Table 3 Estimates of the proportion of different mutation types and mutation‐negative de novo cases and potential offspring risks.
| Sporadic case bilateral VS at presentation (proportion of unfound mutations in blood) | Sporadic case unilateral VS at presentation (proportion of unfound mutations in blood) | |
|---|---|---|
| Point mutation in blood non‐mosaic (actual) | 94/217 (43) | 28/103 (27) |
| MLPA mutation in blood (actual) | 24/217 (11) | 1/103 (1) |
| Point mutation detected in blood mosaic (actual) | 19/217 (9) | 5/103 (5) |
| (A) Point mutation detectable from tumour (estimate) | 43/217 (20) | 46/103 (45) |
| [43/80–54%] | [46/69–67%] | |
| (B) Undetectable mutation in blood (estimate) | 11/217 (5) | 3/103 (3) |
| [11/80–14%] | [3/69–4%] | |
| (C) MLPA detectable abnormality in mosaic form (estimate) | 19/217 (9) | 14/103 (14) |
| [19/80–24%] | [14/69–20%] | |
| (D) Undetectable mosaic mutation (estimate) | 6/217 (3) | 6/103 (6) |
| [7/80–9%] | [6/69–9%] | |
| (E) Offspring risk if mutation negative in blood | 2.7%+7%+2.3%+0.9% | 3.3%+2%+2%+1% |
| 13% (1 in 8) | 8.3% (1 in 12) |
MLPA, multiple ligation‐dependent probe amplification; VS, vestibular schwannoma.

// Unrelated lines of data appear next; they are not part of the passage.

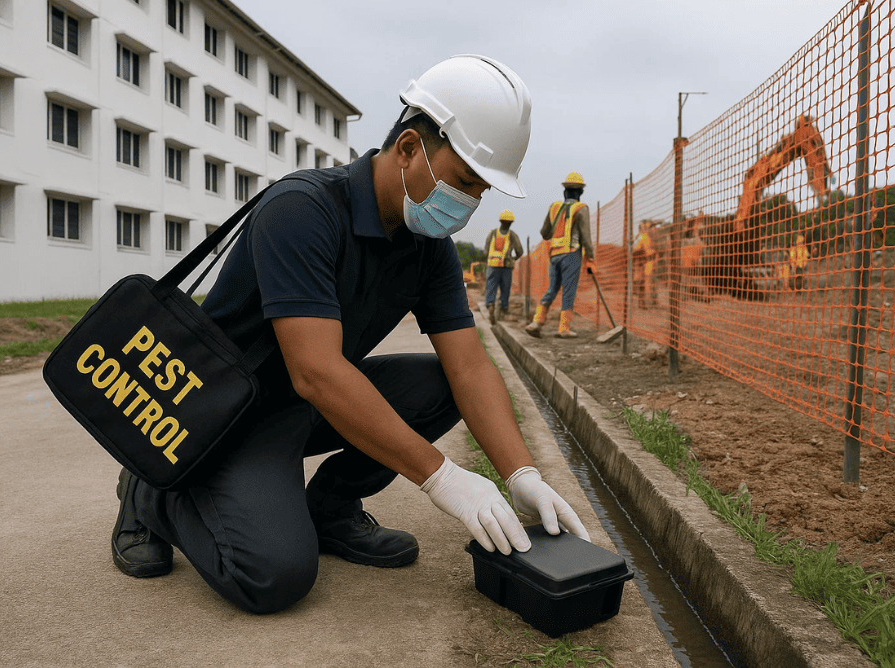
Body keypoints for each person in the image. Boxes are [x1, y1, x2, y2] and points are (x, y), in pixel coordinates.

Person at [110, 55, 591, 615]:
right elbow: (315, 371)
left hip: (307, 406)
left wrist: (520, 472)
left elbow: (469, 366)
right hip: (225, 416)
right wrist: (441, 478)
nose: (469, 204)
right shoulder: (302, 209)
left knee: (441, 385)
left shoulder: (427, 247)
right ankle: (152, 491)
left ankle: (331, 509)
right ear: (409, 148)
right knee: (271, 575)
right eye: (464, 182)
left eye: (480, 190)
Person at [524, 172, 595, 338]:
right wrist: (591, 258)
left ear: (565, 192)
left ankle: (537, 322)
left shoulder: (554, 208)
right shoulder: (581, 208)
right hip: (571, 254)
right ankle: (564, 329)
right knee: (568, 291)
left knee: (551, 289)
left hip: (554, 255)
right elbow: (586, 237)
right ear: (581, 193)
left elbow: (545, 233)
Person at [483, 210, 524, 324]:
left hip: (492, 265)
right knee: (505, 289)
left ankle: (491, 306)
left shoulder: (492, 233)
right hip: (506, 266)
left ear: (500, 221)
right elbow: (520, 251)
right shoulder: (512, 235)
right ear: (510, 223)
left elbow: (485, 251)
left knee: (491, 288)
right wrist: (513, 258)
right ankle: (503, 309)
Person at [632, 220, 659, 308]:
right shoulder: (643, 237)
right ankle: (644, 302)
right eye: (649, 227)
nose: (651, 229)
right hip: (644, 262)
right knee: (645, 283)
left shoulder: (651, 238)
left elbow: (656, 250)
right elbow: (637, 250)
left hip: (649, 262)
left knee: (649, 283)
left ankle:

(A) The proportion of point mutations that would be detectable if tumour material were available from all patients.
(B) Mutations that are present in full form but refractory to current mutation detection techniques (9% in multigenerational families). The assumption is that an additional 9–10% of detectable mutations in blood would be undetectable. For UVS 29+1/103 detectable in full form, assume 3 undetectable.
(C) Estimate of the number of MLPA‐detectable abnormalities present in mosaic form. Assumptions are that 20–25% of missed mutations will be MLPA‐detectable mosaic mutations.

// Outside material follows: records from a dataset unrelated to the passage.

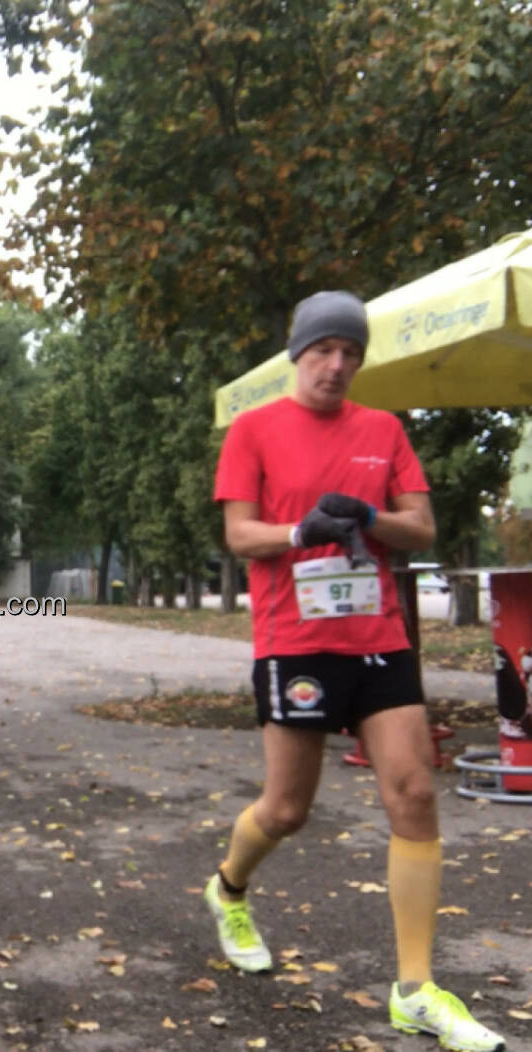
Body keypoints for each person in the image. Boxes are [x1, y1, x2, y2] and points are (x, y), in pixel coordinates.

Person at [208, 290, 506, 1052]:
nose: (338, 366)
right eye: (324, 352)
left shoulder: (382, 430)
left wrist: (370, 518)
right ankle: (230, 888)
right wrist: (299, 529)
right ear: (297, 353)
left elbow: (422, 526)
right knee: (286, 811)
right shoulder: (254, 430)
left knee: (412, 792)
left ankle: (415, 990)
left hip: (379, 638)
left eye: (351, 354)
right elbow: (240, 534)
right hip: (295, 642)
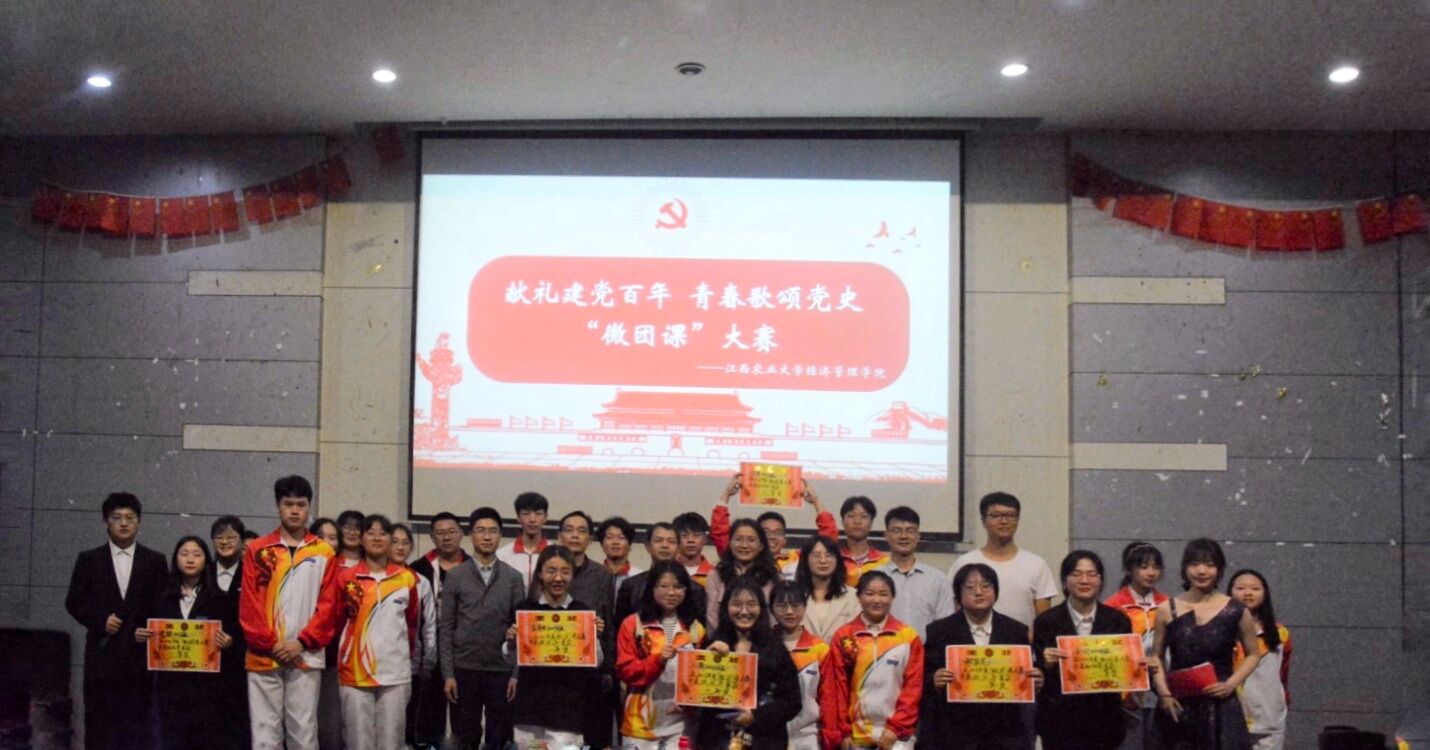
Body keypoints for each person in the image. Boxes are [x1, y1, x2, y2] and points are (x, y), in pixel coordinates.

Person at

(D) The number of mosaic mutations that would not be detected using current techniques. Again, the assumption is that 9% of non‐detectable mosaic mutations will be in this category.

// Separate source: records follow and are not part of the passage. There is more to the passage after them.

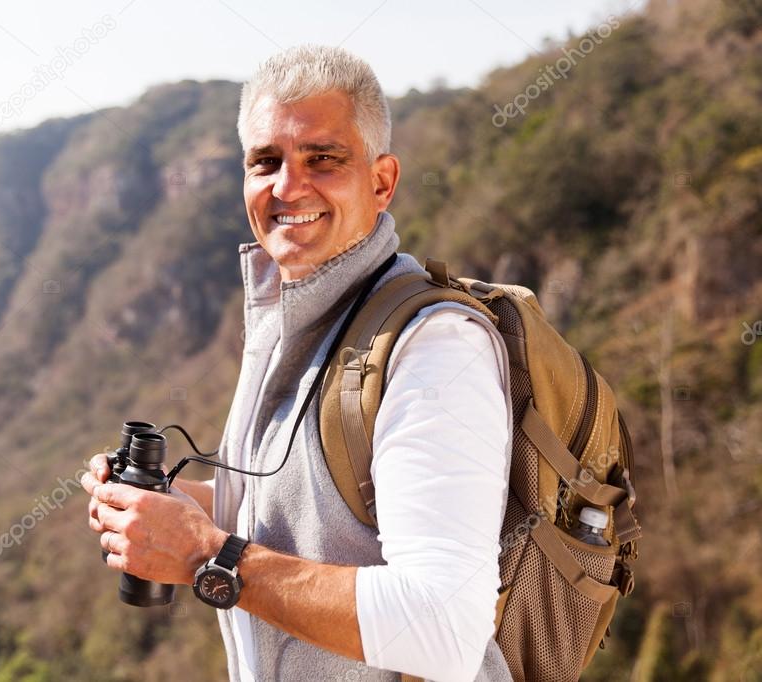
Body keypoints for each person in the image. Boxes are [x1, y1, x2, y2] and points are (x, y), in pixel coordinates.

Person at [81, 45, 514, 681]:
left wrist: (207, 555)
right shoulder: (284, 323)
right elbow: (306, 513)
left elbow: (444, 628)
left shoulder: (434, 348)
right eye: (266, 161)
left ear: (381, 180)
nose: (288, 186)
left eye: (323, 158)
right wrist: (173, 507)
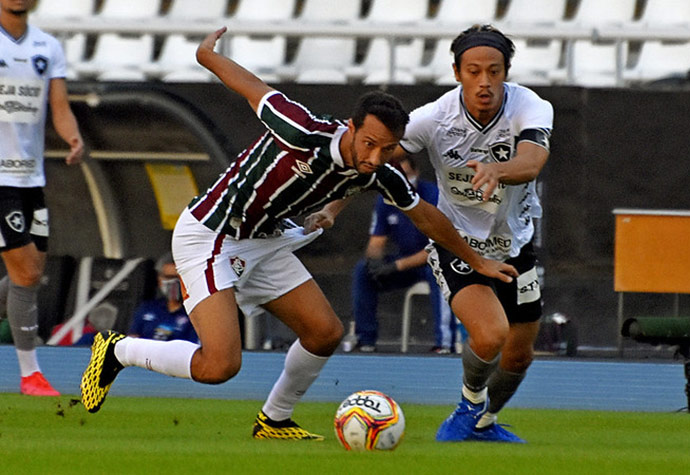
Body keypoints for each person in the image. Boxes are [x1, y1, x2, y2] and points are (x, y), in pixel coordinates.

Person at [80, 27, 517, 440]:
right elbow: (252, 88)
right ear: (351, 127)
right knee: (219, 365)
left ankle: (274, 418)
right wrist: (206, 56)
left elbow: (427, 217)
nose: (375, 156)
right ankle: (118, 350)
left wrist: (476, 261)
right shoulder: (302, 129)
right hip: (211, 234)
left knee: (324, 332)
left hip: (266, 241)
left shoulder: (378, 171)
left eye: (388, 149)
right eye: (369, 143)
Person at [395, 24, 553, 443]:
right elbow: (375, 155)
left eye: (495, 72)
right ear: (457, 72)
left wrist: (497, 169)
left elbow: (533, 161)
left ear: (507, 72)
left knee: (519, 354)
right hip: (459, 244)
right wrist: (334, 203)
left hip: (516, 243)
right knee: (490, 334)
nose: (485, 82)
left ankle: (485, 422)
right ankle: (468, 405)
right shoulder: (432, 118)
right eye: (474, 72)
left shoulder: (530, 106)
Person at [0, 0, 84, 396]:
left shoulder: (47, 46)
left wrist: (72, 136)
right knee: (27, 274)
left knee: (30, 276)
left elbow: (59, 107)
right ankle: (30, 374)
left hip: (30, 178)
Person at [349, 156, 457, 353]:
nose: (403, 180)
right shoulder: (386, 199)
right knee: (362, 272)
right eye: (398, 175)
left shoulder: (433, 196)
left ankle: (444, 344)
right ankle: (365, 340)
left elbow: (441, 247)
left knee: (440, 273)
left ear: (416, 173)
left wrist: (397, 266)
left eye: (406, 175)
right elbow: (376, 241)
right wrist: (374, 262)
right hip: (405, 262)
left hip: (433, 262)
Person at [127, 253, 198, 344]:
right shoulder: (147, 308)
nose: (173, 282)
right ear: (159, 279)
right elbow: (132, 341)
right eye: (168, 277)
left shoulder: (195, 313)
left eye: (177, 278)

(E) The offspring risk is calculated from the following. The risk from row (A) is minimal, as shown from 0/34 children (95% CI for 0/34: 0% to 8.4%—assume 5%); (B) 50% offspring risk if present in all cells; (C/D) assume 10% (7/70 children of proven mosaics have developed NF2) as the proportion of mutations in blood is not estimable.